AIM OF THE TASK:
Could you say how many lines in the entries contain the string "pixel"? Give only that number.

Collection entries:

== Segment start ==

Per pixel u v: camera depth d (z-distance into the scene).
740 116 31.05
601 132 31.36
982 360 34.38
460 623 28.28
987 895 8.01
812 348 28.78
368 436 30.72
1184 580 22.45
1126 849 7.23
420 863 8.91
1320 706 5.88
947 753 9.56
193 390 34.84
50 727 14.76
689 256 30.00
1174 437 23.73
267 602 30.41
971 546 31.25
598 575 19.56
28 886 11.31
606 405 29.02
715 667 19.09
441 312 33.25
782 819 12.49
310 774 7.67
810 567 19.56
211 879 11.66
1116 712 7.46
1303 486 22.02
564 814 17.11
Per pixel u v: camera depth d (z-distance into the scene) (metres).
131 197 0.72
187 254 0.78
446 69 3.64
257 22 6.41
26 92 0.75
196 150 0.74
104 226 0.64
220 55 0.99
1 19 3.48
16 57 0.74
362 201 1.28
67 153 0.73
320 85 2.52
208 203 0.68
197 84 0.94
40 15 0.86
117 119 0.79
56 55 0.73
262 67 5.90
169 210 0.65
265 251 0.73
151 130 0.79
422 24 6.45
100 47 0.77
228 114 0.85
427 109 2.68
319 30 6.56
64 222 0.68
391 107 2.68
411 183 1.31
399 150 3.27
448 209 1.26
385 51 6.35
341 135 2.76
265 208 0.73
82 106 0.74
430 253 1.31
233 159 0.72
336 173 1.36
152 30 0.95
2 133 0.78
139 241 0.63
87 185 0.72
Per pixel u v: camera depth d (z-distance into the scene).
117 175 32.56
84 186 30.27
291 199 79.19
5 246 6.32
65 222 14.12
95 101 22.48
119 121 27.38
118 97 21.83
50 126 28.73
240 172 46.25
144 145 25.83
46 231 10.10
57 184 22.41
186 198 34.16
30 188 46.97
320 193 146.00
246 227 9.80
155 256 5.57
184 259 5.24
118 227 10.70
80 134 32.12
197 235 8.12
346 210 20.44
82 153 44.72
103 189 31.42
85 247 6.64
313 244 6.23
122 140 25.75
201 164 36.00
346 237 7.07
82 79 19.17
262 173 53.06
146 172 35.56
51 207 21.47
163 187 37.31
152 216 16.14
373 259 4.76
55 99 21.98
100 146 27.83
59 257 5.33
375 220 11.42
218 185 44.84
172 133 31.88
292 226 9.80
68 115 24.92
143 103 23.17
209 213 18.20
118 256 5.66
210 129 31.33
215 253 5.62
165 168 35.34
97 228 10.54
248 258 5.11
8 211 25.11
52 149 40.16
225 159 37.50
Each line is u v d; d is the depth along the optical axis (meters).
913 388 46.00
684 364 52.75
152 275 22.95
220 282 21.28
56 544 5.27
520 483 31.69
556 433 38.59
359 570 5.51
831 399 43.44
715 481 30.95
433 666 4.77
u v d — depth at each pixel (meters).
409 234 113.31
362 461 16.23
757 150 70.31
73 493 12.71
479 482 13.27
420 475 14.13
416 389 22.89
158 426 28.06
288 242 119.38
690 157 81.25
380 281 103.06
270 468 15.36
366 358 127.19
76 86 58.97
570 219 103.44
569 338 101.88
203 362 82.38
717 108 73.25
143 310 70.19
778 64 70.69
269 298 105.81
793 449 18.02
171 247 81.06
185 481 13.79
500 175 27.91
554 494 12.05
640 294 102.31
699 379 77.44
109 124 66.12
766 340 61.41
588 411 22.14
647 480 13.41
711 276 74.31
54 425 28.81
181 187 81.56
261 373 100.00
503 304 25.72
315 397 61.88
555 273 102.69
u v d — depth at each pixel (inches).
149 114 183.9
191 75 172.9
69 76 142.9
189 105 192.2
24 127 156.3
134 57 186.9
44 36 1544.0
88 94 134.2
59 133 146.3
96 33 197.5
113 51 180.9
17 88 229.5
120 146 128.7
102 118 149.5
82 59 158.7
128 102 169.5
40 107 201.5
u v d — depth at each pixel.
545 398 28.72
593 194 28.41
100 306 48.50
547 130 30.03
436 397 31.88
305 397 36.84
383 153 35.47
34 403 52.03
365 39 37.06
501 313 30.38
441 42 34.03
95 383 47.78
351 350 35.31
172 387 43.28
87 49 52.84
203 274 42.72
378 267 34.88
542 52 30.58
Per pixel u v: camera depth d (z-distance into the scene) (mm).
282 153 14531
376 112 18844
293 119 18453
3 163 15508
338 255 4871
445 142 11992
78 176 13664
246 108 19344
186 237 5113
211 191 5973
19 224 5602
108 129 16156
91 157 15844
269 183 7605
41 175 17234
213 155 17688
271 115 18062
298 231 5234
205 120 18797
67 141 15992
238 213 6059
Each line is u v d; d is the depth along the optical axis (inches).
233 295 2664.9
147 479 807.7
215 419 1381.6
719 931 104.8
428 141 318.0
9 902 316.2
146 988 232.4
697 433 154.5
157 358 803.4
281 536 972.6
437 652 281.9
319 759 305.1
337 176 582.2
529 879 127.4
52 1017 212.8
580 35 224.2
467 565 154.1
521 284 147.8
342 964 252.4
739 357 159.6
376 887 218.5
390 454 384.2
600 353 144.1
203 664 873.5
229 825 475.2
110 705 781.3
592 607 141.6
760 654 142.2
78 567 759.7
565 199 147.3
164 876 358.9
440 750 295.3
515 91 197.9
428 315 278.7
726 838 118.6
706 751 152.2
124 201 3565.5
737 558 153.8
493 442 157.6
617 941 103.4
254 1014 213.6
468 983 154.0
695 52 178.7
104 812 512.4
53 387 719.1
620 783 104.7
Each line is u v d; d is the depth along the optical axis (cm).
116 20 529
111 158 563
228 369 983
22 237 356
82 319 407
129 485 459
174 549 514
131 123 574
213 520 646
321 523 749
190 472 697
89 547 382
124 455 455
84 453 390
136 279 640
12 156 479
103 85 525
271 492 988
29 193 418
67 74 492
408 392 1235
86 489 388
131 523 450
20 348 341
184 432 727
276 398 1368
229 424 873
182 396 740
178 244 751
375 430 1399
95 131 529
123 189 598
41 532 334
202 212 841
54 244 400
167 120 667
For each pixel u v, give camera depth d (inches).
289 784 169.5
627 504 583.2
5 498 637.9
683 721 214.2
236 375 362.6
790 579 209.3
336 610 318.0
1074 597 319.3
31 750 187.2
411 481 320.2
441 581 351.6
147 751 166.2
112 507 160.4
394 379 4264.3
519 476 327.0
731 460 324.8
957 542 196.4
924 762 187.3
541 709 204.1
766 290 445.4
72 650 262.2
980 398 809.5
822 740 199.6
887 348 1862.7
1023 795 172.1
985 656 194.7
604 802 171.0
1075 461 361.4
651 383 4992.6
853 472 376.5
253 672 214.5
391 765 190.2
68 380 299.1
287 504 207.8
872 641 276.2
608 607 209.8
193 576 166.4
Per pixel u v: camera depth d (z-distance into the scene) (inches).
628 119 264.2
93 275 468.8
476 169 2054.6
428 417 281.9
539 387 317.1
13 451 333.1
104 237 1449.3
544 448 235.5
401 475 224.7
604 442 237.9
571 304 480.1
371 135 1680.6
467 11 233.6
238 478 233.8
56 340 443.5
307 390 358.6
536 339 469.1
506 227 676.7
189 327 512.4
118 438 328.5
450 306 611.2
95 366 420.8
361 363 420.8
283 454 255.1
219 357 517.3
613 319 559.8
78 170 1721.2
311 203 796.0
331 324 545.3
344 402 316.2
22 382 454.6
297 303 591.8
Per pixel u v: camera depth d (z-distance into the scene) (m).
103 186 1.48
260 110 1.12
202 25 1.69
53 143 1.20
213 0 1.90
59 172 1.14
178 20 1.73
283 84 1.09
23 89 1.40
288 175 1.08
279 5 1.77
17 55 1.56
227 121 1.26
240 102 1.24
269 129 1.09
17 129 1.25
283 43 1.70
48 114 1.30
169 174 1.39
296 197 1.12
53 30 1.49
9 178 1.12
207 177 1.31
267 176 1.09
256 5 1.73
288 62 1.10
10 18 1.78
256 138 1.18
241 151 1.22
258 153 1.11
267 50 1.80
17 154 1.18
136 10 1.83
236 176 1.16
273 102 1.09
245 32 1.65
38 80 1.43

== Segment end ==

REPLY:
10